Open Innovation
The New Imperative for Creating and Profiting from Technology
by Henry Chesbrough
Harvard Business School Press, 2003. 195 pages
This month I turned back time for some background reading on open innovation. 20 years ago, in 2023, Henry Chesbrough published Open Innovation: The New Imperative for Creating and Profiting from Technology. He focuses in this book on case studies describing how large technology companies managed research and development in the last millennium. Although the author aims at remaining objective, the case studies he presents try to show the advantages of open innovation over proprietary research. I found the cases rather descriptive and had a challenging time distilling the message that Chesbrough wants to send.
Let me first have a look at the ideas presented in this book, before challenging some of them. First, and I believe that this is critical, the author defines the term innovation and explains the difference between invention and innovation. An innovation is an invention that is implemented and taken to the market. Here, the first question pops up in my mind. Is, and should, research be about innovations, or should it be about inventions? Unfortunately, I am missing an answer, especially as inventions in the technology sector typically precede innovations. A second important observation is that innovation often demands a novel business model, in addition to an innovative product or service offering.

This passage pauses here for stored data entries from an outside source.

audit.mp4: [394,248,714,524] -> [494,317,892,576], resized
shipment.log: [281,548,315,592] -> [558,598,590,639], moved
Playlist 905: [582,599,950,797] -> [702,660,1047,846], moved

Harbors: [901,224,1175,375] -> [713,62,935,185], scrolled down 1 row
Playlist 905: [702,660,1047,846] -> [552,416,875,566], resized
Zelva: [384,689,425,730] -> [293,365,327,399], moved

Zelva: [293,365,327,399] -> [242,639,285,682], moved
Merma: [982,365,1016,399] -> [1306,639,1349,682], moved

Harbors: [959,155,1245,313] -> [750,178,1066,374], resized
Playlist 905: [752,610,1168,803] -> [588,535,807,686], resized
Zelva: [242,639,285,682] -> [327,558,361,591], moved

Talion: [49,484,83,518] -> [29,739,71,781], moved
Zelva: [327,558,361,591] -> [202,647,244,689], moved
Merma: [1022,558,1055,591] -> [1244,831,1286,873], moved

After having set the stage in chapter one about Innovation in the 21st century as the tale of two models, the author describes the achievements and limits of closed innovation through the famous Xerox PARC case. He tries to answer the question of why so many inve tions from PARC turned into successful innovations but yielded little value to its shareholders. He identifies the root cause in the innovation process, a vertically integrated approach within the four walls of the company. Indeed, Xerox executed a sizable number of research projects, but only exploited those that were aligned with its core business model. Also, results were often shelved or left the company with their inventors. While I concur with Chesbrough’s reasoning, I am unsure that other innovation processes would have led to some of the key inventions, like PostScript, graphical user interfaces, or the Ethernet. I am challenging the idea that the inventions, especially those requiring expensive equipment, could have grown out of open knowledge pools as suggested by the open innovation model. In contrast with the closed innovation model, chapter three presents the open innovation paradigm and chapter four puts it into perspective, focusing on business models, connecting internal and external innovations. He describes his reasoning using the Xerox Model 914 Copier case, competing with Japanese low-end copier models. Through a detailed description of the transformation of IBM, the author presents ideas about how to transform a firm from closed to open innovation, focusing on available options and challenges faced. He studies the concepts of intellectual property and licensing in detail.
On the other extreme of the innovation spectrum, when comparing the Xerox PARC approach, sits the open innovation approach of Intel. Intel did not contact much basic research by itself. It relied extensively on research by others, often finance through Intel’s VC arm Intel Capital. Lucent Technologies, a remand of the breakup of Bell Laboratories, heavily focused on its new venture group model for innovation, that is, either developing ideas internally inside the existing business model, or creating new ventures and selling innovations, or licensing the intellectual property from the innovations.
In the last chapter, Chesbrough proposes ideas on how to manage the transition, both strategically and tactically, towards open innovation.
After having finished reading this book, I have mixed feeling. I am missing the consolidation of the inside game. The author spends too much time on details and case specificities and too little time on generalising. This may be explained by the state of knowledge about open innovation, 20 years ago. The bigger challenge I have with Chesbrough’s reasoning is the lack of confounders analysis. What do I mean by that? You need a certain environment to innovate, an environment that allows for sometimes taking the wrong path and having ample time and no pressure. I question the basic premise that the key to any technology innovation is knowledge and knowledge is available on the open market. For example, I would challenge that transistors or superconductivity would have been invented in an open innovation model. To me, open innovation focuses too much on taking inventions to the market and misses the fundamental idea generation found in closed innovation models. I believe we need both, and recent trends favouring open innovation models are very risky. As such, this book provides a solid background but only covers it in a biased (towards opening innovation) and limited way the relevant questions.
As always, this is my personal subjective assessment of the book Open Innovation with which you may or may not agree. Any well-argued opinions, whether in agreement or not, are welcome!